Probably “better” result than 2N3055’s - right up till they blow out. TIP35’s only real weakness is poor SOA. Not only is the breakpoint low (30V), but falls faster than anything I’ve ever seen except for the MJ1103x series darlingtons. And they mean it too - they’re not just sandbagging. At lower voltage the will drive all kinds of current and still not run out of gain but that voltage limitation is a b****.
They used to. Even the ST data sheet. Looks like it’s gone now. The breakpoint is at 30V and it falls like a stone. Even the old 2N6488 holds up better at 40V. TIP142 is more rugged. But unfortunately, darlington which isn’t ideal in this design. On 30V rails they are fine, and the amp will drive 2 ohms without running out of gain or frying drivers. 40V supplies and 4 ohms is instant death, lot of horror stories about people using them for guitar amps and giving up on them.

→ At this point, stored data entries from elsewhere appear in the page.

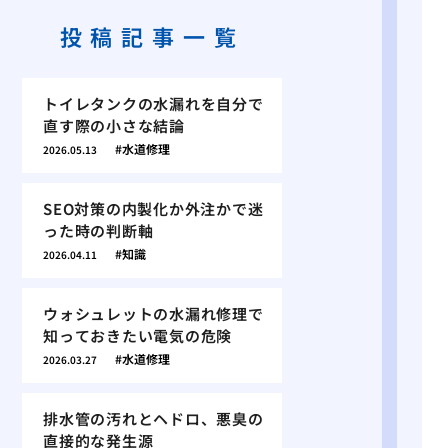
投稿記事一覧
トイレタンクの水漏れを自分で
直す際の小さな結論
水道修理
2026.05.13
SEO対策の内製化か外注かで迷
った時の判断軸
知識
2026.04.11
ウォシュレットの水漏れ修理で
知っておきたい電気の危険
水道修理
2026.03.27
排水管の汚れとヘドロ、悪臭の
直接的な発生源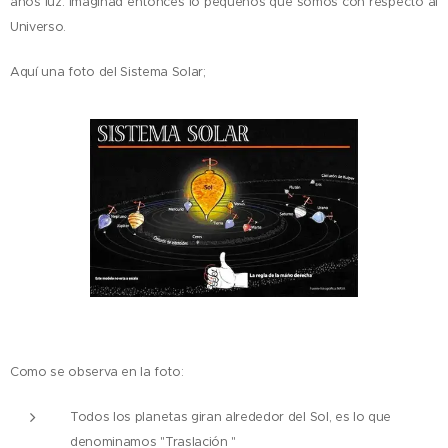
años luz. Imaginad entonces lo pequeños que somos con respecto al
Universo.
Aquí una foto del Sistema Solar;
Como se observa en la foto:
Todos los planetas giran alrededor del Sol, es lo que
denominamos "Traslación "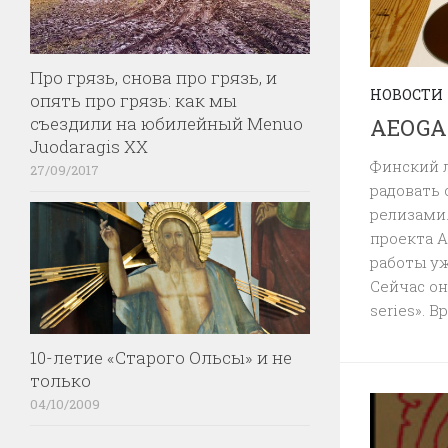
Про грязь, снова про грязь, и
НОВОСТИ
опять про грязь: как мы
съездили на юбилейный Menuo
AEOGA 
Juodaragis XX
Финский л
27/09/2017
радовать
релизами
проекта A
работы уж
Сейчас он
series». В
10-летие «Старого Ольсы» и не
только
04/10/2009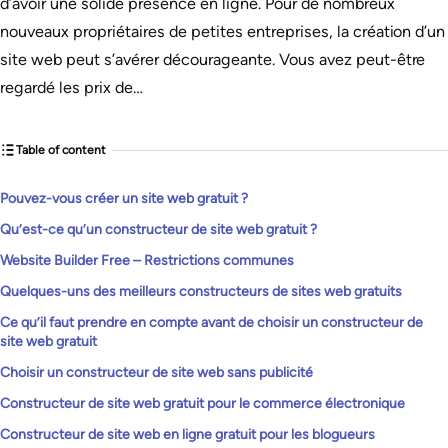
d’avoir une solide présence en ligne. Pour de nombreux
nouveaux propriétaires de petites entreprises, la création d’un
site web peut s’avérer décourageante. Vous avez peut-être
regardé les prix de…
Table of content
Pouvez-vous créer un site web gratuit ?
Qu’est-ce qu’un constructeur de site web gratuit ?
Website Builder Free – Restrictions communes
Quelques-uns des meilleurs constructeurs de sites web gratuits
Ce qu’il faut prendre en compte avant de choisir un constructeur de
site web gratuit
Choisir un constructeur de site web sans publicité
Constructeur de site web gratuit pour le commerce électronique
Constructeur de site web en ligne gratuit pour les blogueurs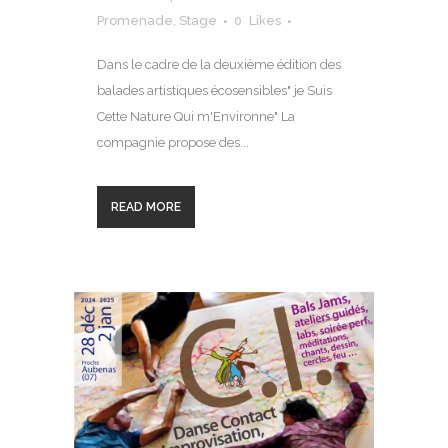
Promenade
,
Stage
0
Likes
Dans le cadre de la deuxième édition des
balades artistiques écosensibles" je Suis
Cette Nature Qui m'Environne" La
compagnie propose des...
READ MORE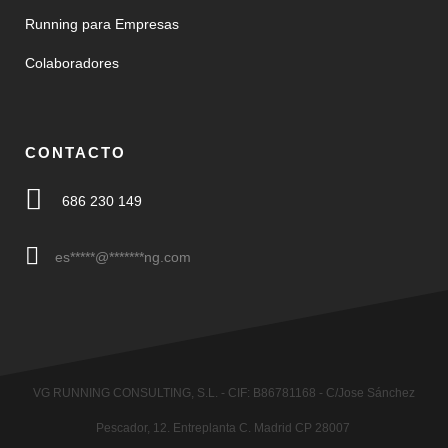
Running para Empresas
Colaboradores
CONTACTO
686 230 149
es
*****
@
*******
ng.com
VG RUNNING CONSULTING, S.L. - CIF: B86781168 - C/Jose Sánchez
Pescador, 12. Entreplanta C. Madrid CP 28007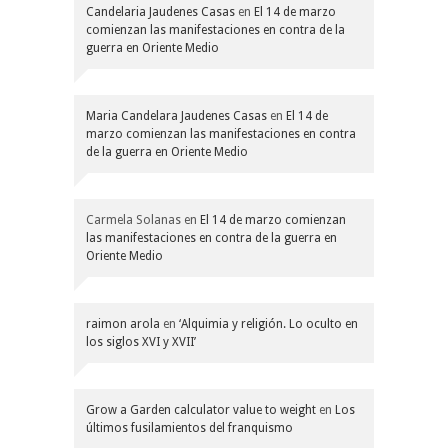
Candelaria Jaudenes Casas
en
El 14 de marzo
comienzan las manifestaciones en contra de la
guerra en Oriente Medio
Maria Candelara Jaudenes Casas
en
El 14 de
marzo comienzan las manifestaciones en contra
de la guerra en Oriente Medio
Carmela Solanas
en
El 14 de marzo comienzan
las manifestaciones en contra de la guerra en
Oriente Medio
raimon arola
en
‘Alquimia y religión. Lo oculto en
los siglos XVI y XVII’
Grow a Garden calculator value to weight
en
Los
últimos fusilamientos del franquismo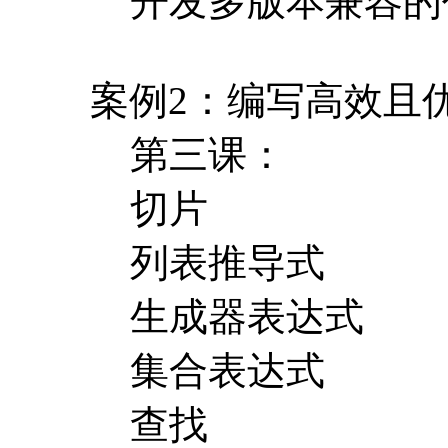
开发多版本兼容的
案例2：编写高效且
第三课：
切片
列表推导式
生成器表达式
集合表达式
查找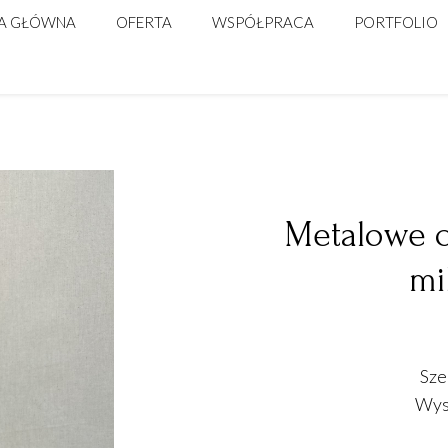
A GŁÓWNA
OFERTA
WSPÓŁPRACA
PORTFOLIO
ŚLUB
DLA FIRM
WARSZTATY FLORYSTYCZNE
Metalowe c
mi
Sze
Wyso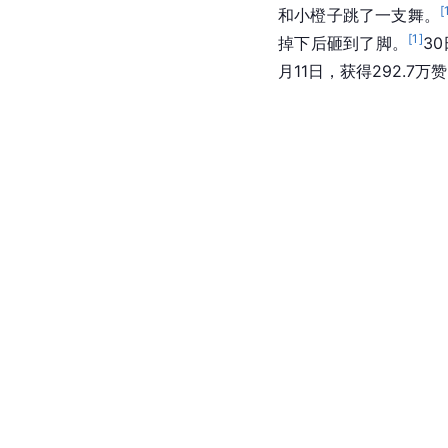
[
和小橙子跳了一支舞。
[
1
]
掉下后砸到了脚。
3
月11日，获得292.7万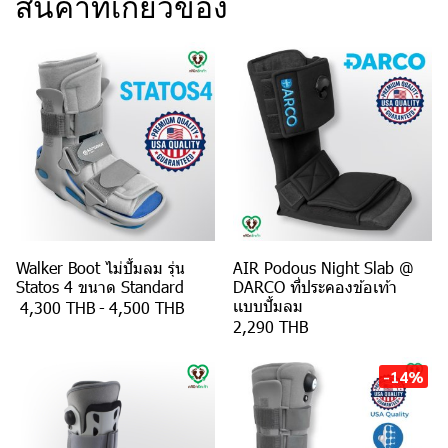
สินค้าที่เกี่ยวข้อง
Walker Boot ไม่ปั้มลม รุ่น
AIR Podous Night Slab @
Statos 4 ขนาด Standard
DARCO ที่ประคองข้อเท้า
เเบบปั้มลม
4,300 THB
-
4,500 THB
2,290 THB
-14%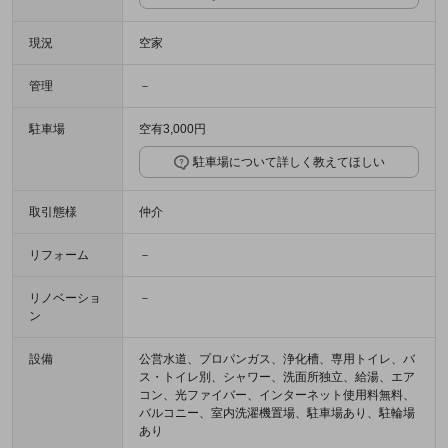
現況
空家
管理
－
駐車場
空有3,000円
駐車場について詳しく教えてほしい
取引態様
仲介
リフォーム
－
リノベーショ
－
ン
設備
公営水道、プロパンガス、浄化槽、専用トイレ、バ
ス・トイレ別、シャワー、洗面所独立、給湯、エア
コン、光ファイバー、インターネット使用料無料、
バルコニー、室内洗濯機置場、駐車場あり、駐輪場
あり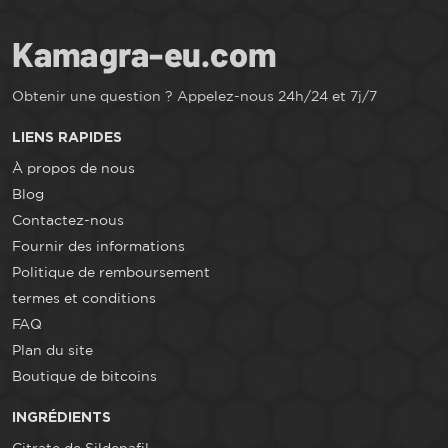
Obtenir une question ? Appelez-nous 24h/24 et 7j/7
LIENS RAPIDES
À propos de nous
Blog
Contactez-nous
Fournir des informations
Politique de remboursement
termes et conditions
FAQ
Plan du site
Boutique de bitcoins
INGRÉDIENTS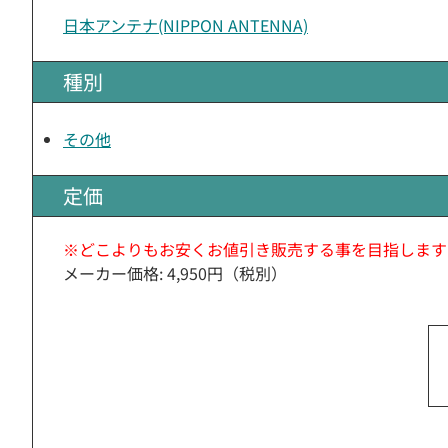
日本アンテナ(NIPPON ANTENNA)
種別
その他
定価
※どこよりもお安くお値引き販売する事を目指します
メーカー価格: 4,950円（税別）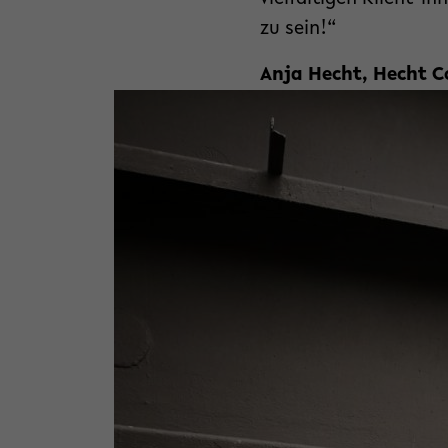
zu sein!“
Anja Hecht, Hecht C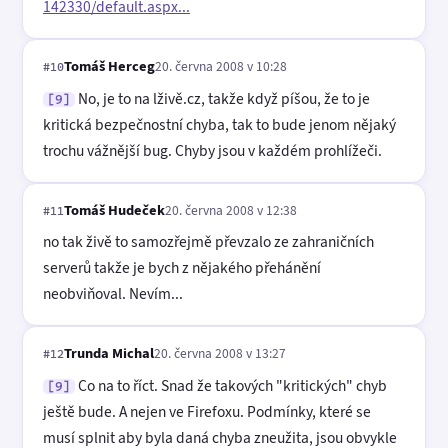
142330/default.aspx...
Tomáš Herceg
20. června 2008 v 10:28
#10
No, je to na lživě.cz, takže když píšou, že to je
[9]
kritická bezpečnostní chyba, tak to bude jenom nějaký
trochu vážnější bug. Chyby jsou v každém prohlížeči.
Tomáš Hudeček
20. června 2008 v 12:38
#11
no tak živě to samozřejmě převzalo ze zahraničních
serverů takže je bych z nějakého přehánění
neobviňoval. Nevím...
Trunda Michal
20. června 2008 v 13:27
#12
Co na to říct. Snad že takových "kritických" chyb
[9]
ještě bude. A nejen ve Firefoxu. Podmínky, které se
musí splnit aby byla daná chyba zneužita, jsou obvykle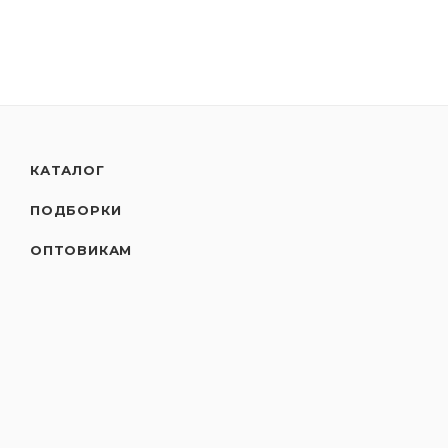
КАТАЛОГ
ПОДБОРКИ
ОПТОВИКАМ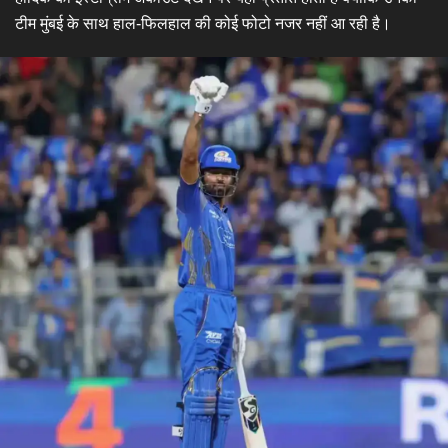
टीम मुंबई के साथ हाल-फिलहाल की कोई फोटो नजर नहीं आ रही है।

TIP35 does have nice flat hFE curves out to 10A without that annoying fall off at low current. I have the 35/36 in an amp with a single 48V supply (and output capacitor). And in a lot of store bought car amps.
TIP35 does have nice flat hFE curves out to 10A without that annoying fall off at low current. I have the 35/36 in an amp with a single 48V supply (and output capacitor). And in a lot of store bought car amps.
And the 10 ms curve doesn’t give you ANY meaningful headroom. Most types are way better about that.
Just finished another op-amp Circlophone build (for my sister), this time with active cooling.
Same schematic and PCB, but output devices are plastic.
Works great, and running cooler.
Also tried different, 2-layer aluminum chassis that is less time consuming to machine.
Same schematic and PCB, but output devices are plastic.
Works great, and running cooler.
Also tried different, 2-layer aluminum chassis that is less time consuming to machine.